Que la Iglesia considera la pederastia, no solo un error de conducta, sino algo inadmisible, es un hecho. Que en este campo la tolerancia es cero, es un hecho. Que incluso entregue al brazo secular –a la justicia civil- a los mismos clérigos, es un hecho. Que excluya de la condición de clérigo a quien tiene una conducta pervertida, es un hecho. Que reciba a las víctimas y sus familiares, y las escuche -el propio Romano Pontífice en el mismo Vaticano-, es un hecho (varias veces verificado). Que haya decidido la exclusión de los verdugos y la aceptación de las víctimas, es un hecho. Que lamente profundamente no haber sido contundente desde el principio, es un hecho. Que haya indemnizado, hasta la quiebra económica en algunas diócesis, es un hecho. Que haya actuado contra sí misma, en cuanto institución, por no haber vigilado y traicionado en su esencia el mensaje cristiano, es un hecho. En fin, que la Iglesia haya manifestado públicamente su horror y su vergüenza ante tamaño escándalo, es un hecho. La Iglesia no puede subsistir en la mentira: sería su desintegración.

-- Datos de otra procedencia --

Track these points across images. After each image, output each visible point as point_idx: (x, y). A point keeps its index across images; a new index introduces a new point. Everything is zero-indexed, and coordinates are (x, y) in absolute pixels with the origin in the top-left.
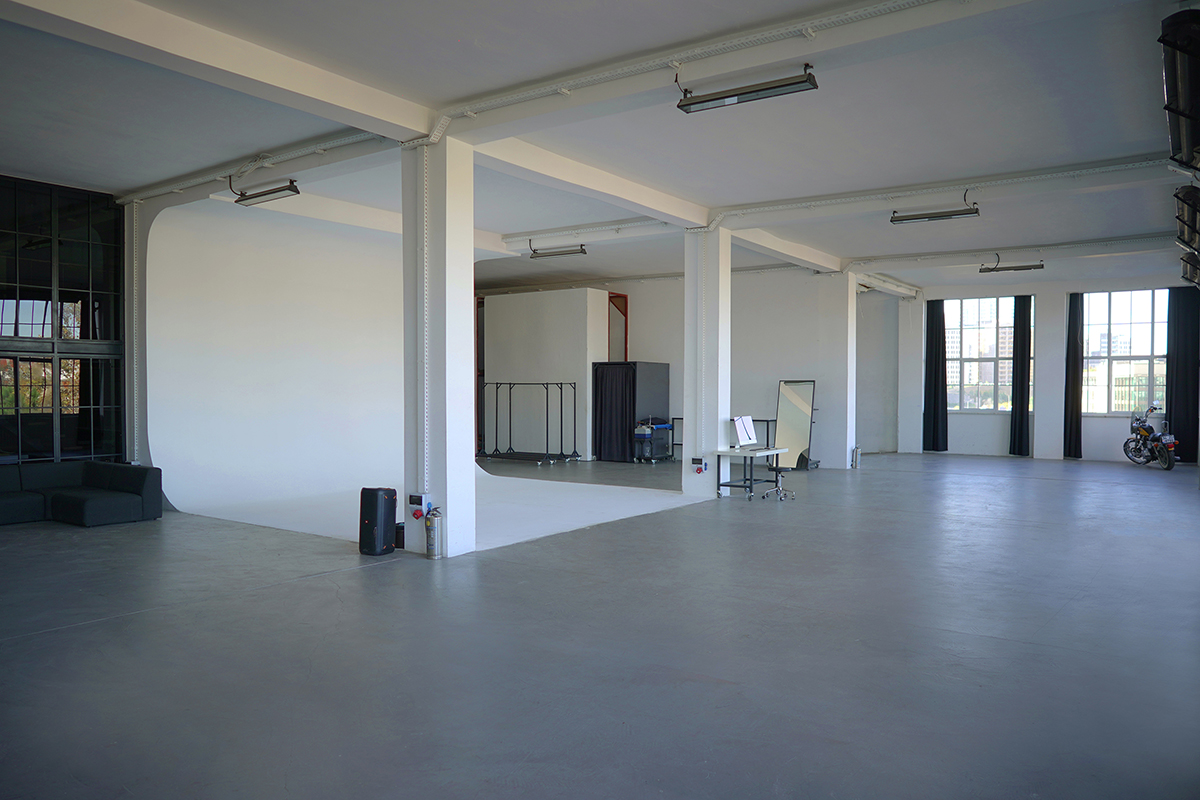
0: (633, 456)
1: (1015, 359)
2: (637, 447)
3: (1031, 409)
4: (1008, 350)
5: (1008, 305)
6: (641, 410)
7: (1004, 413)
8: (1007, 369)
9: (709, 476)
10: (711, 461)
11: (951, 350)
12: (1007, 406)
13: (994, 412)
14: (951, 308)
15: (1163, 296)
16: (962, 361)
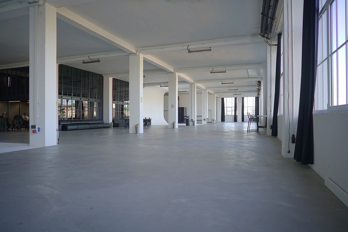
0: (183, 122)
1: (235, 107)
2: (184, 120)
3: (237, 115)
4: (234, 106)
5: (234, 99)
6: (184, 115)
7: (233, 115)
8: (234, 108)
9: (206, 121)
10: (206, 119)
11: (225, 106)
12: (233, 114)
13: (232, 115)
14: (225, 99)
15: (254, 98)
16: (227, 107)
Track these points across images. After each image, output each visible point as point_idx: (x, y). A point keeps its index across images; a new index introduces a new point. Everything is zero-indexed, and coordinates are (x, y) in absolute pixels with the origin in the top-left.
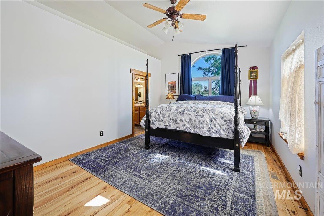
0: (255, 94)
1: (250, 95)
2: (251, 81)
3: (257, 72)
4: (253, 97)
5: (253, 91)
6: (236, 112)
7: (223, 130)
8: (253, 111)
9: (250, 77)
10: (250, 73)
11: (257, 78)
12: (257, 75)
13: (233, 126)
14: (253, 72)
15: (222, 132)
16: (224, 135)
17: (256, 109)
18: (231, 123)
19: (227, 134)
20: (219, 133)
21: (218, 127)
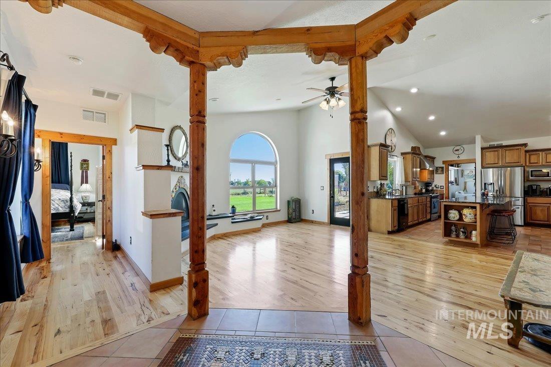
0: (87, 182)
1: (82, 183)
2: (83, 172)
3: (88, 164)
4: (84, 185)
5: (85, 180)
6: (72, 194)
7: (61, 207)
8: (84, 196)
9: (82, 168)
10: (82, 165)
11: (88, 169)
12: (88, 167)
13: (69, 204)
14: (85, 164)
15: (60, 209)
16: (61, 210)
17: (87, 194)
18: (67, 202)
19: (64, 209)
20: (58, 210)
21: (57, 206)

 Y frente a los hechos algunos oponen palabras. ¿Acaso no hay, por desgracia, bastantes en nuestra sociedad que han actuado de una manera ignominiosa? ¿No hay depredadores sexuales que roban la infancia? Sí; y muchos para nuestra desgracia: maestros, educadores, entrenadores deportivos, e incluso padres y familiares allegados; también de instituciones públicas. Está a la vista de todos: no hay mes (e incluso semana) que no haya una condena ante los tribunales valencianos sobre esta lacra social.

 

Y uno podría preguntar ¿aparte de las palabras, dónde están los hechos? ¿Quién asume responsabilidades? ¿Qué autoridad recibe a las víctimas y llora con ellas? Cuando recientemente el Sindic alerta de que 175 menores, bajo la tutela de la Generalitat, han sufrido abusos sexuales, aparte de palabras, ¿qué se ha hecho?: un galimatías de “y tú más” en ese gallinero en que se convierten, a veces, los parlamentos.

 

Claro que hay palabras, pero no hechos. Esta es la diferencia. Ciertamente la inmensa mayoría de clérigos y obispos no han tenido nada que ver con esos crímenes, son inocentes; pero han visto, quizá con ingenuidad, cómo les llovían las bombas de racimo sobre sus cabezas. Sin embargo, han asumido la cuestión como algo propio, han dado la cara, no se han escaqueado; y se han reunido con las víctimas para llorar juntos y para decirles que la amargura del mal sufrido no tiene la última palabra. Ciertamente, un solo caso para la Iglesia ya es demasiado; pero no se debe ajustar cuentas con un colectivo que de pronto descubre con horror que algún miembro descerebrado ha actuado, no solo al margen, sino en contra de la institución. Que sea juzgado el culpable, pero no todos los demás, que son inocentes.